Wash and cut each mushroom into four. Discard celery leaves and chop the stem. Chop spring onions and keep as much of the green part as possible. Heat a knob of butter and sauté mushrooms, parsley and celery on high heat for five to 10 minutes. Season lightly with
salt and pepper. If it leaves water, don’t worry. Cool and keep in the fridge.

Next day: Combine rice, mushrooms, mushroom water, mushroom soup, grated cheese, chilli flakes, pepper powder, salt (if used), mustard powder and milk in a large thick-bottomed vessel or pressure cooker and cook on a medium fire, stirring off and on, till thick and creamy. Add more milk if necessary. Taste for seasonings. Stir in half the pine nuts.
Arrange risotto on a large shallow dish. Scatter remaining pine nuts on top and garnish with halved cherry tomatoes for colour.

MEDITERRANEAN FRITTERS

(Be bold and experimental. Use roughly shredded cabbage, capsicum, pak choy or baby corn instead of spring onions)

INGREDIENTS

  • 1 heaped cup maida
  • Salt to taste
  • 3 tomatoes, red and firm, chopped
  • Green chillies according to taste, chopped roughly
  • Fresh mint a large fistful, chopped roughly
  • w 1 small bunch parsley, roughly chopped
  • 3-4 spring onions, chopped along with the lusher greens
  • ½ sachet fruit salt
  • A few flakes of tamarind
  • Oil for deep frying

Method
Mix all the ingredients, except the oil and the fruit salt, using very little water to bind them together. (You may not need any water at all.) Add a little more maida if necessary. Just before frying, stir in fruit salt and mix well.
Heat oil with a few flakes of tamarind (this is to prevent the oil from going rancid). Fry small spoonfuls, a few at a time. When batter begins to look firm, turn over and fry on all sides till a light ivory colour. Drain on paper towels and serve hot with two dips.

Dip 1: Mix loosely hung curds, cracked pepper, a large pinch salt, a large pinch chilli flakes, any remaining spring onion greens and chopped coriander leaves.
Dip 2: Toast and coarsely pound three tbsp white sesame seeds. Roast three red capsicums on an open fire till blackened. Remove skin, pith and seeds and chop. Grind to a coarse paste with pounded sesame, a little salt, a little chilli powder and a little pepper powder.

WATALAPPAN

(The original is a very eggy dessert from Sri Lanka of Dutch/Malay roots)

INGREDIENTS

  • 100 gm coconut milk powder
  • 1 sachet vanilla flavoured custard powder
  • ¼ kg palm or ordinary jaggery
  • 1 tsp cardamom powder
  • ½ tsp nutmeg powder
  • 3 tbsp grated fresh coconut
  • 50 gm cashewnuts
  • A pinch of salt
  • Milk as required

Method
Dissolve the grated jaggery in very little hot water and keep aside. Fry the cashewnuts in very little butter, drain and powder coarsely. In the remaining butter, fry the grated coconut till golden and keep aside.

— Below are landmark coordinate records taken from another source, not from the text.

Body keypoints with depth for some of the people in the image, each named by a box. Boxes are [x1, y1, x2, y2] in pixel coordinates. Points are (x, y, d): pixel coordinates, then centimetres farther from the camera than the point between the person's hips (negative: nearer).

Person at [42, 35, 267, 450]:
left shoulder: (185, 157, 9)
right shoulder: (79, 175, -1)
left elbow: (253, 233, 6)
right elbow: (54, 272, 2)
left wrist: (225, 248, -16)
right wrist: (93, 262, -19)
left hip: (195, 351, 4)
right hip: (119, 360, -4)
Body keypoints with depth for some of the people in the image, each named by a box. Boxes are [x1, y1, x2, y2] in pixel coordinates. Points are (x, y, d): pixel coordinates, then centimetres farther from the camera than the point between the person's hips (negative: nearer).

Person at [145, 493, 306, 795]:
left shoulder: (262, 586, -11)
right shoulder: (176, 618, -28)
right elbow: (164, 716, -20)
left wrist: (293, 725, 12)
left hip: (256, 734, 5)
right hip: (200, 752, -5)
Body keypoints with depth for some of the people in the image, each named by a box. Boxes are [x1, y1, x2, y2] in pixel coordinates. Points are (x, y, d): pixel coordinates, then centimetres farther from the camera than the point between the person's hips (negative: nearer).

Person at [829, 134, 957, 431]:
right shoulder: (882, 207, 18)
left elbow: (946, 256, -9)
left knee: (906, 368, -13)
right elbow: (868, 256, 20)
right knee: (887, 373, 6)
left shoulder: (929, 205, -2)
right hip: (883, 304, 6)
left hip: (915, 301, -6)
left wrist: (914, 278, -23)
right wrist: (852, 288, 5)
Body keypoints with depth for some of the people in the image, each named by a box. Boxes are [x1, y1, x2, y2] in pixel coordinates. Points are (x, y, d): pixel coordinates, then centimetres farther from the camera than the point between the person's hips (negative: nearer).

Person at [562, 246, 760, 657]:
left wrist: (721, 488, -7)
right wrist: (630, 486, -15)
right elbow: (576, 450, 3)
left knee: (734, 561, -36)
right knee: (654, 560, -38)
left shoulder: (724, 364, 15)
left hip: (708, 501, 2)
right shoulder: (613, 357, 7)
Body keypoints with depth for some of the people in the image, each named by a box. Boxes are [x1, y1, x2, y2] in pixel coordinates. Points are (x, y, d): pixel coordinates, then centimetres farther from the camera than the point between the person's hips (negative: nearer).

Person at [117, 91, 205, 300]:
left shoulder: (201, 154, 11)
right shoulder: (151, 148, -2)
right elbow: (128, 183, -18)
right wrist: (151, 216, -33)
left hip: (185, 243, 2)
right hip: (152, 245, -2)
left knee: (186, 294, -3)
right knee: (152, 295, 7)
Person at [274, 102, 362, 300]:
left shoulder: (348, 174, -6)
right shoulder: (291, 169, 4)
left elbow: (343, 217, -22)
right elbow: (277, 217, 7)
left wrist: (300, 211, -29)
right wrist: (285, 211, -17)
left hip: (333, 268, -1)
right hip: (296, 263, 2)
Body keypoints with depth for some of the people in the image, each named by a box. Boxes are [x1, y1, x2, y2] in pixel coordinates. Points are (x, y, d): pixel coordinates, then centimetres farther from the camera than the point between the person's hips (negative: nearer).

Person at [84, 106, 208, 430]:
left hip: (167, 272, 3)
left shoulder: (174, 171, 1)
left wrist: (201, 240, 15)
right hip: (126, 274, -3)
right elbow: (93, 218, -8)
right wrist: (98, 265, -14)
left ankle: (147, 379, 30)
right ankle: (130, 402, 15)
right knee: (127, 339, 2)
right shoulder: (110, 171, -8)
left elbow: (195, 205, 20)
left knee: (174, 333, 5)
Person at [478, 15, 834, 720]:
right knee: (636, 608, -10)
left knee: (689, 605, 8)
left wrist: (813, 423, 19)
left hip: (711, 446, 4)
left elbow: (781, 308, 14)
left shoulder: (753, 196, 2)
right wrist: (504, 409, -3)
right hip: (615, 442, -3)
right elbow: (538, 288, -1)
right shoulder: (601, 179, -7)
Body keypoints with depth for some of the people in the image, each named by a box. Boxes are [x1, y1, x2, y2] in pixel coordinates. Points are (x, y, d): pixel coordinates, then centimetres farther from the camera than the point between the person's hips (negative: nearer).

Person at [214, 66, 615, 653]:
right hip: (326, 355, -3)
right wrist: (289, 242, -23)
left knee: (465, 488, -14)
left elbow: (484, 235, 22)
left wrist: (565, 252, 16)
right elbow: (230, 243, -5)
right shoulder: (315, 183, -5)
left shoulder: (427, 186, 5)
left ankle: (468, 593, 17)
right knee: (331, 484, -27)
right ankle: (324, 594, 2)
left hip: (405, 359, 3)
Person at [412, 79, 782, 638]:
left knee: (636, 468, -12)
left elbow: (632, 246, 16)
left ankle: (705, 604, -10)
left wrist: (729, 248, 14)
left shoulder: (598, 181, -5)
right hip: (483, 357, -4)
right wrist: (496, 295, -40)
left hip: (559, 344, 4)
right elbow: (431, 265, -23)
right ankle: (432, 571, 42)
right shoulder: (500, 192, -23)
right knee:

Mix the custard powder in very little milk till dissolved and keep aside. See the instructions in the packet for pouring custard. Take half the amount of water indicated and dissolve the coconut powder in it. Heat it in a strong-bottomed vessel to simmering on a medium to slow fire and mix in dissolved custard powder, stirring frequently. When it begins to thicken remove from heat and immediately stir in the jaggery water, salt and half the nutmeg and cardamom powders, grated fried coconut and fried cashews.

Pour into a decorative glass dish and scatter remaining, cashew, coconut, cardamom and nutmeg on top. When it cools a little, cover with clingfilm and chill in the fridge for a couple of hours.